The entries that follow include a run beginning at the line with "Disease and Control" and ending at the line with "Figure 2. UHPLC-ESI-QTRAP-MS/MS"; restate that run word for word and leave the rest out.

(Collected data)
=== Section Start ===

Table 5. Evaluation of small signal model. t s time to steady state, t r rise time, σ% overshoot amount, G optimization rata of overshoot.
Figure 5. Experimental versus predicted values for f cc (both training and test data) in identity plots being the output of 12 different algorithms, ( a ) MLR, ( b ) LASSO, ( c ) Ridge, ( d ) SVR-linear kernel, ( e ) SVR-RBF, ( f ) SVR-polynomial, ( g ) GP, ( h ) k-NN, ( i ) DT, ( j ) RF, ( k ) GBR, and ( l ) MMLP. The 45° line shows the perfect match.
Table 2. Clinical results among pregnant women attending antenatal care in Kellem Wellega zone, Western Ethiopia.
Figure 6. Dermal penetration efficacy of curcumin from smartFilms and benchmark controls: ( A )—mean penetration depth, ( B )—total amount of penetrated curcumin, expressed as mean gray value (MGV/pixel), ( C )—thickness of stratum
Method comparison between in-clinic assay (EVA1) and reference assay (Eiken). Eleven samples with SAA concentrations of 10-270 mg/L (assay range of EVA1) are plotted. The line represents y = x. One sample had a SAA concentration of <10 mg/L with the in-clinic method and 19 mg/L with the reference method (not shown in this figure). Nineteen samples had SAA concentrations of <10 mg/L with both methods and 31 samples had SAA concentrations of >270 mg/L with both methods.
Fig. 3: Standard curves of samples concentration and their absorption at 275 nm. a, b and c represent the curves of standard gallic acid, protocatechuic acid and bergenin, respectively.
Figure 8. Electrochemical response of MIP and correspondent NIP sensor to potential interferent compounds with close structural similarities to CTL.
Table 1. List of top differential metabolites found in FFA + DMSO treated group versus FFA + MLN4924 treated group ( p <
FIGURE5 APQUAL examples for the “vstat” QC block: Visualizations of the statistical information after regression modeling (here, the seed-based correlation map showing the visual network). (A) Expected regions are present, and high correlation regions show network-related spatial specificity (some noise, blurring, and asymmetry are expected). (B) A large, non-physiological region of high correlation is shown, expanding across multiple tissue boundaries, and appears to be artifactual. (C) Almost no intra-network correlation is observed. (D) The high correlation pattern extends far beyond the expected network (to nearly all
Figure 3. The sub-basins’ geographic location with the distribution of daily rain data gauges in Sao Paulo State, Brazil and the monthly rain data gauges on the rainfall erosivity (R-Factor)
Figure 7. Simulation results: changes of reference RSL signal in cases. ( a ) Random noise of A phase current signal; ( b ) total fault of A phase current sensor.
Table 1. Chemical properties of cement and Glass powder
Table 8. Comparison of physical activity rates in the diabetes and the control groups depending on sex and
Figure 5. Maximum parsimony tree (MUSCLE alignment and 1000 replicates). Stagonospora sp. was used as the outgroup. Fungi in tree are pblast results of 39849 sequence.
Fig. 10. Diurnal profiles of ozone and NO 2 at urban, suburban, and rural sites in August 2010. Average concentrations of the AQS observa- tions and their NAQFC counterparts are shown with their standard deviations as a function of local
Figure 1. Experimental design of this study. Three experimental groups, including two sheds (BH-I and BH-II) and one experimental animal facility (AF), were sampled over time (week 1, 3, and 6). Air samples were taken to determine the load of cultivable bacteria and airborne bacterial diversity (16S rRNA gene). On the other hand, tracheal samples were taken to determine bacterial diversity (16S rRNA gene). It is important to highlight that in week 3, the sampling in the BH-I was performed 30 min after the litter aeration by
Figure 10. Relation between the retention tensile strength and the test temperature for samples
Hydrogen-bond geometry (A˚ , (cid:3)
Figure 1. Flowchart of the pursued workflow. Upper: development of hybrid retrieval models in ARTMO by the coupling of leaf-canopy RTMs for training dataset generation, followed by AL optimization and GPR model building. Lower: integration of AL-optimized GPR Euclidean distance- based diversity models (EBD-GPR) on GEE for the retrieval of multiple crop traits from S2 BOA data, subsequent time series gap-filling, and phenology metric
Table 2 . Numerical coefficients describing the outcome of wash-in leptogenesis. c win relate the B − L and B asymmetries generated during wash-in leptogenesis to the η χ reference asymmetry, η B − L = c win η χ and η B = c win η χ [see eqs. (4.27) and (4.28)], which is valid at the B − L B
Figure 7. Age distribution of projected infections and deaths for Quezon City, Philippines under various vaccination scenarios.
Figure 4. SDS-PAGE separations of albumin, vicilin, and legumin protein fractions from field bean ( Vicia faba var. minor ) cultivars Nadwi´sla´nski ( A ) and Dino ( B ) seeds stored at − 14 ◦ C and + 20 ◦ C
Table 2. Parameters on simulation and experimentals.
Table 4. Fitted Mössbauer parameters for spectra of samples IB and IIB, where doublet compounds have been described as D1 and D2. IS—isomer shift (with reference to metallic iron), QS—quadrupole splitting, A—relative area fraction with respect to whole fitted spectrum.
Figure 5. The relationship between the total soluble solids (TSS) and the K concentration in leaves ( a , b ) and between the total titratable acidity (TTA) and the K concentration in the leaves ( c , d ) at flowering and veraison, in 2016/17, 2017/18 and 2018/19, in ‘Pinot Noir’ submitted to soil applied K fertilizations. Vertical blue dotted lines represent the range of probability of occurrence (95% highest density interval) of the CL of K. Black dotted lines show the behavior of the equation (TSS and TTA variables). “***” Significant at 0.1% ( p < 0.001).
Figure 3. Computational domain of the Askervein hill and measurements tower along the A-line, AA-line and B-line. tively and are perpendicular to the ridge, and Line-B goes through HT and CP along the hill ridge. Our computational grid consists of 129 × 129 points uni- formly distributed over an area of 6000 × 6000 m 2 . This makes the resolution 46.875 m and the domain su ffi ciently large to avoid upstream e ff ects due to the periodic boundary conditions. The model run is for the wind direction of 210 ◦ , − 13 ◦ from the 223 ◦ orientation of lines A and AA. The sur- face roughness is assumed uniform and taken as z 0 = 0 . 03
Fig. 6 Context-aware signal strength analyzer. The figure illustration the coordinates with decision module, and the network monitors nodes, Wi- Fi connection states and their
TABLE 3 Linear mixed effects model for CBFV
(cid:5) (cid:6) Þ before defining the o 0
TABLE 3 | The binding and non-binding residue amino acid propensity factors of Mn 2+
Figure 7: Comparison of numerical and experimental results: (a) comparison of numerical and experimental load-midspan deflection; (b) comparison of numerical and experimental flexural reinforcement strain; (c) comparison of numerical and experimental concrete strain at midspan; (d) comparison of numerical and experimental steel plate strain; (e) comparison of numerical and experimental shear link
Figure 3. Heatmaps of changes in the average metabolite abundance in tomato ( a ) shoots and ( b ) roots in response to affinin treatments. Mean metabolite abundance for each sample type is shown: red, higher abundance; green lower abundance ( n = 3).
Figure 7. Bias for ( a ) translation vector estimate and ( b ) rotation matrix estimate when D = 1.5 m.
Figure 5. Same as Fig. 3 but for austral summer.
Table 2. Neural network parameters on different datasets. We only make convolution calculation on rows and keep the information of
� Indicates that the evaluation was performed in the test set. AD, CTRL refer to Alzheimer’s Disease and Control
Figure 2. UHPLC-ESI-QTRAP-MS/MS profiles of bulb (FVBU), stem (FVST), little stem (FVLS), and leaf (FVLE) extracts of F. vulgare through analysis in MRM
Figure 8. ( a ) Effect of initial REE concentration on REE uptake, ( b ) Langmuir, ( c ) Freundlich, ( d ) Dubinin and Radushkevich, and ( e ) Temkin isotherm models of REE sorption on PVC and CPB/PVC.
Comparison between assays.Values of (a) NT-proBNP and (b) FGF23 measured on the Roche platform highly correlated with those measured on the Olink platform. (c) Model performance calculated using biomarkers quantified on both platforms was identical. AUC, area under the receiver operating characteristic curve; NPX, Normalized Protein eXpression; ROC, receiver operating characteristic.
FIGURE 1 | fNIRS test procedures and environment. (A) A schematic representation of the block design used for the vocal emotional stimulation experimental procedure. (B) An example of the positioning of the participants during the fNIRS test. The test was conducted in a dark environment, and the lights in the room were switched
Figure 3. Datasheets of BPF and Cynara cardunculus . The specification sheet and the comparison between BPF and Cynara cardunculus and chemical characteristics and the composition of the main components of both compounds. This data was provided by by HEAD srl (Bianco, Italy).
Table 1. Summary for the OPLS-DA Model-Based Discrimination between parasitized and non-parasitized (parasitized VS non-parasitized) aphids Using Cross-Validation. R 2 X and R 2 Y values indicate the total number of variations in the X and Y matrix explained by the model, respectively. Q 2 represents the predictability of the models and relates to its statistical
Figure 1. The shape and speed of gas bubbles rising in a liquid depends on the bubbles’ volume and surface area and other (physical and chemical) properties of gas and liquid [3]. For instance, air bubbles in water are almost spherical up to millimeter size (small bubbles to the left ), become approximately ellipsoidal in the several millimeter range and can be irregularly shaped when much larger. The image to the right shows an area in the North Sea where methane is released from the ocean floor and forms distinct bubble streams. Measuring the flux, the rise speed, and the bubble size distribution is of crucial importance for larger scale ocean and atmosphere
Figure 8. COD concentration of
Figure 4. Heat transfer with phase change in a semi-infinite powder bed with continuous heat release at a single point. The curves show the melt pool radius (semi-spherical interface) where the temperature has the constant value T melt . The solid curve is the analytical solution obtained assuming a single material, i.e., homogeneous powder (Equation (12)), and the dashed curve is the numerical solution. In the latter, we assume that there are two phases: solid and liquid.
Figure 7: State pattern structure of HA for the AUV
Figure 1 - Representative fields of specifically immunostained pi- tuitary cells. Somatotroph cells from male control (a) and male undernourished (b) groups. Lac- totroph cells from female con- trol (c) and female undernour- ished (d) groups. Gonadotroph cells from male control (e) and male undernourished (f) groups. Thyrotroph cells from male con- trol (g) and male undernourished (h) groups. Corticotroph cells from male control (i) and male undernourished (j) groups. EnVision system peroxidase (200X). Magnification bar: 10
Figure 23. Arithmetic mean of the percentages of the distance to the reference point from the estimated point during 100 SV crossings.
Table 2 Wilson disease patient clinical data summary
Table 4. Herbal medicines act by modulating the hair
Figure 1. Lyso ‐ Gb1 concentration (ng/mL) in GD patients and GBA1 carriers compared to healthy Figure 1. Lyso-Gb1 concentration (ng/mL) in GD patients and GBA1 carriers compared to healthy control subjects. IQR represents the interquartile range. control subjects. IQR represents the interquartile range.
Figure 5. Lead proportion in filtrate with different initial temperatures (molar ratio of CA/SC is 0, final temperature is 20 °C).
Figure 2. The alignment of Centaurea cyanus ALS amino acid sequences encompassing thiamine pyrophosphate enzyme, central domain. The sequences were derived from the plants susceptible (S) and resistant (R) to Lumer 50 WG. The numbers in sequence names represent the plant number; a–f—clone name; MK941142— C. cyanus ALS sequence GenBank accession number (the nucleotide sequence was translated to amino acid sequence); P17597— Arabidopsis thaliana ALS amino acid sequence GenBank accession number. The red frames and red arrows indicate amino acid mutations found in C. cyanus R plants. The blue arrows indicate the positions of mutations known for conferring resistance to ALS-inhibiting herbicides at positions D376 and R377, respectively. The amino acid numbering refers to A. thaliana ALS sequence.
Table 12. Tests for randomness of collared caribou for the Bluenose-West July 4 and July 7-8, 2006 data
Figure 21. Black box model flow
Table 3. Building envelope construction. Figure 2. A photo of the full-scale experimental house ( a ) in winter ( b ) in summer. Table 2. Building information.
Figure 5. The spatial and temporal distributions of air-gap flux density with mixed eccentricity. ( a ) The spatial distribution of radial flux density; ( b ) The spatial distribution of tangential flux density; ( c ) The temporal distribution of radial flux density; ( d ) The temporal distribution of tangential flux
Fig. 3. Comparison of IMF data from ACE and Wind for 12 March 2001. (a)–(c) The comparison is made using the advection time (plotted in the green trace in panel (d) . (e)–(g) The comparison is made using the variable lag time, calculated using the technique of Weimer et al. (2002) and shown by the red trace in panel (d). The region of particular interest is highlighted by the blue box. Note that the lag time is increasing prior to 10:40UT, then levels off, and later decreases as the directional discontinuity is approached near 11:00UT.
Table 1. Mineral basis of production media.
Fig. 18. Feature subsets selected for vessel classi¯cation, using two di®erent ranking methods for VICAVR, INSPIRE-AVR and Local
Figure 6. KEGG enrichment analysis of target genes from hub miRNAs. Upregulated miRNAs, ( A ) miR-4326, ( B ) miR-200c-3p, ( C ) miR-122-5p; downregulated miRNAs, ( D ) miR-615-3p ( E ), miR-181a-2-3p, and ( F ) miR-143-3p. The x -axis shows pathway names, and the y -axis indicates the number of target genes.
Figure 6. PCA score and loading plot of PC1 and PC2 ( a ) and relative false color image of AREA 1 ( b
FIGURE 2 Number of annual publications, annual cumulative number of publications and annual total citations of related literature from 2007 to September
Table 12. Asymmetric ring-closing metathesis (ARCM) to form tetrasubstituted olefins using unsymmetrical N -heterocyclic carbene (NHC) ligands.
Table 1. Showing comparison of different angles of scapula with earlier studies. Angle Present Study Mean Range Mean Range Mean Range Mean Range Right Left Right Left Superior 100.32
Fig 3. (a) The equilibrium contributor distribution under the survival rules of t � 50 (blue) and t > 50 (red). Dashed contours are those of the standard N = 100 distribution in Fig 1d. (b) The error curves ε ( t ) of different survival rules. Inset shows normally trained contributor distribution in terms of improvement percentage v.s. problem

=== Section End ===

WRITTEN RESPONSE =
� Indicates that the evaluation was performed in the test set. AD, CTRL refer to Alzheimer’s Disease and Control
Figure 2. UHPLC-ESI-QTRAP-MS/MS profiles of bulb (FVBU), stem (FVST), little stem (FVLS), and leaf (FVLE) extracts of F. vulgare through analysis in MRM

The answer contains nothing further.